Although Cup teams tested in December at the Charlotte 1.5-mile oval, the final rules package came later and was a culmination of what was learned at that Charlotte test along with input from teams and drivers. Stefanyshyn said his group tried five different combinations in the Charlotte test and "came up with this one from there."
The biggest changes to the Gen-6 cars for 2014 were aerodynamically and to the chassis, which essentially had its ride-height rule relaxed. That allows teams to use the same springs in the race that they do in inspection.

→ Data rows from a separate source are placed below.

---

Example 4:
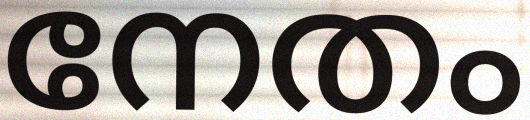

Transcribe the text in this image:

നേതം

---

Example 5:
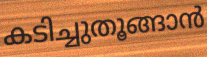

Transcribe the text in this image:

കടിച്ചുതൂങ്ങാൻ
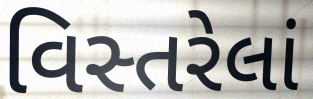
વિસ્તરેલાં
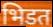
भिडत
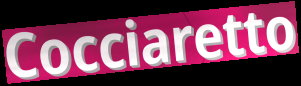
Cocciaretto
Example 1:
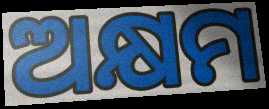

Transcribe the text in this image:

ଅକ୍ଷମ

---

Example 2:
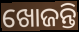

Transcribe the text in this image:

ଖୋଜନ୍ତି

"The springs in the front of the car were more for inspection than for racing before,'" Stefanyshyn said. "A lot of effort and energy went into spring work for inspection purposes and had little value for the racing on track. We essentially said, all right guys, why don't you set up your spring package for how you want to race.

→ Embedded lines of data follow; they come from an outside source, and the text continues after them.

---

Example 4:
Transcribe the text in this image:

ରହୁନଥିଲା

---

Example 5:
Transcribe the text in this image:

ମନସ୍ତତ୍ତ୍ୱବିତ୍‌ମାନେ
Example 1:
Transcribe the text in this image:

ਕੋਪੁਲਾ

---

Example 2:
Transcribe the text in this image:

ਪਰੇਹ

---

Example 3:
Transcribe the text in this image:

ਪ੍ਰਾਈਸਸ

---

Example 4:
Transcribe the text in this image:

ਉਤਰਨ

"What that means is they've gone to stiffer springs. What I think will happen ? when they get at higher speeds the cars will be more stable, therefore the drivers will have more confidence and the theory is they'll drive closer together."
Stefanyshyn said NASCAR has been happy with the cars' performance at the first two races. This intermediate package, however, isn't used on the Daytona and Talladega superspeedways and Phoenix's 1-miler didn't showcase the potential either because the low speeds never gave the new aero design a chance to affect things.
Kevin Harvick's dominating Sunday at Phoenix was more a combination of two variables than an indictment on the car's real potential, Stefanyshyn said. The second through 10th place cars at Phoenix were tightly grouped and their finishes decided by smaller fractions of a second.
"It's a strong track for Harvick, he's always done well there and they did seem to demonstrate in Charlotte in December that their team had this chassis package figured out, they seemed to have chassis changes figured out early on," Stefanyshyn said.
It is a glimpse of what to expect this week at Las Vegas, and at the 2-mile Fontana, Calif., track and then again at the 1.5-mile Texas Motor Speedway high banks.
"What we'll probably see, is the aero changes are essentially the same for everybody so there isn't a lot of room for the teams to play around in there," Stefanyshyn said. "That piece is mostly the drivers finding the limit of the aero and getting comfortable driving at that limit."
NASCAR's tech department has its eye on the big prize. And even then, Stefanyshyn says, the big jackpot will likely be next season when NASCAR's plans to tweak the cars again in its effort to further facilitate the kind of close, exciting racing for which the sport is famous.
"Going into 2015 we'll press harder on the aerodynamics and see if we can make bigger changes and also work on the engine and tire area," he said. "We'll determine how this 2014 package is going and if we're right and the stars align, it could be everything is wonderful with the aero package we won't necessarily make changes to 2015 if we don't think they're needed.
"We have to start working now with an eye that if we find more improvements we'll get them in time for 2015."